How do I find the value of sin ( A-B)
When tan A= 4/3
Cot B= 5/12
If all the angles are in QI, then
sinA = 4/5
cosA = 3/5
sinB = 12/13
cosB = 5/13
now just use the difference formula
To find the value of sin(A-B) when tan A = 4/3 and cot B = 5/12, we can use the trigonometric identities and properties to calculate it step by step.
Step 1: Find sin A and cos A using the given value of tan A.
Since tan A = opposite/adjacent = 4/3, we can use the Pythagorean theorem to find the hypotenuse.

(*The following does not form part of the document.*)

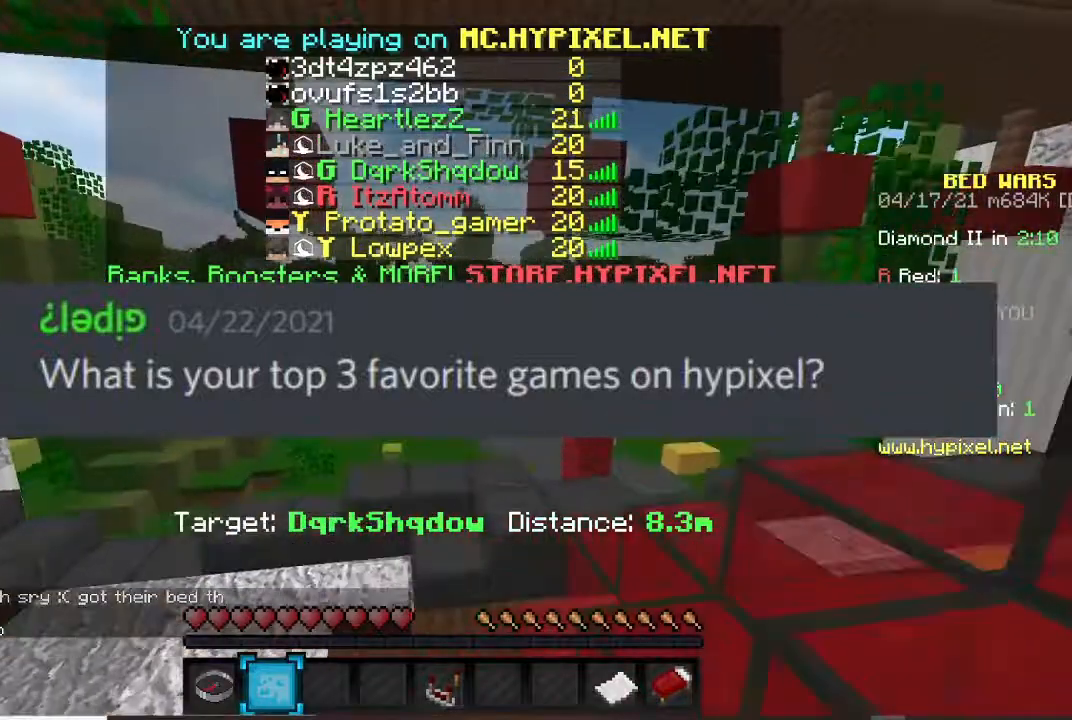
{"keys": ["w"], "mouse": [], "events": [[34, "mouse_left", "down"], [267, "mouse_left", "up"], [367, "mouse_left", "down"], [501, "mouse_left", "up"]]}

Let's assume that the opposite side of angle A is 4, and the adjacent side is 3. The hypotenuse, according to the Pythagorean theorem, can be calculated as:
hypotenuse = √(opposite^2 + adjacent^2) = √(4^2 + 3^2) = √(16 + 9) = √25 = 5
Now, we can find sin A and cos A using the values we calculated:
sin A = opposite/hypotenuse = 4/5
cos A = adjacent/hypotenuse = 3/5
Step 2: Find sin B and cos B using the given value of cot B.
Since cot B = adjacent/opposite = 5/12, we can assume that the adjacent side of angle B is 5, and the opposite side is 12. Using the Pythagorean theorem, we can calculate the hypotenuse as:
hypotenuse = √(adjacent^2 + opposite^2) = √(5^2 + 12^2) = √(25 + 144) = √169 = 13
Now, we can find sin B and cos B using the values we calculated:
sin B = opposite/hypotenuse = 12/13
cos B = adjacent/hypotenuse = 5/13
Step 3: Use the trigonometric identity sin(A-B) = sin A * cos B - cos A * sin B.
Plugging in the values we calculated, we get:
sin(A-B) = (sin A * cos B) - (cos A * sin B)
= (4/5 * 5/13) - (3/5 * 12/13)
= 20/65 - 36/65
= -16/65
Therefore, the value of sin(A-B) is -16/65.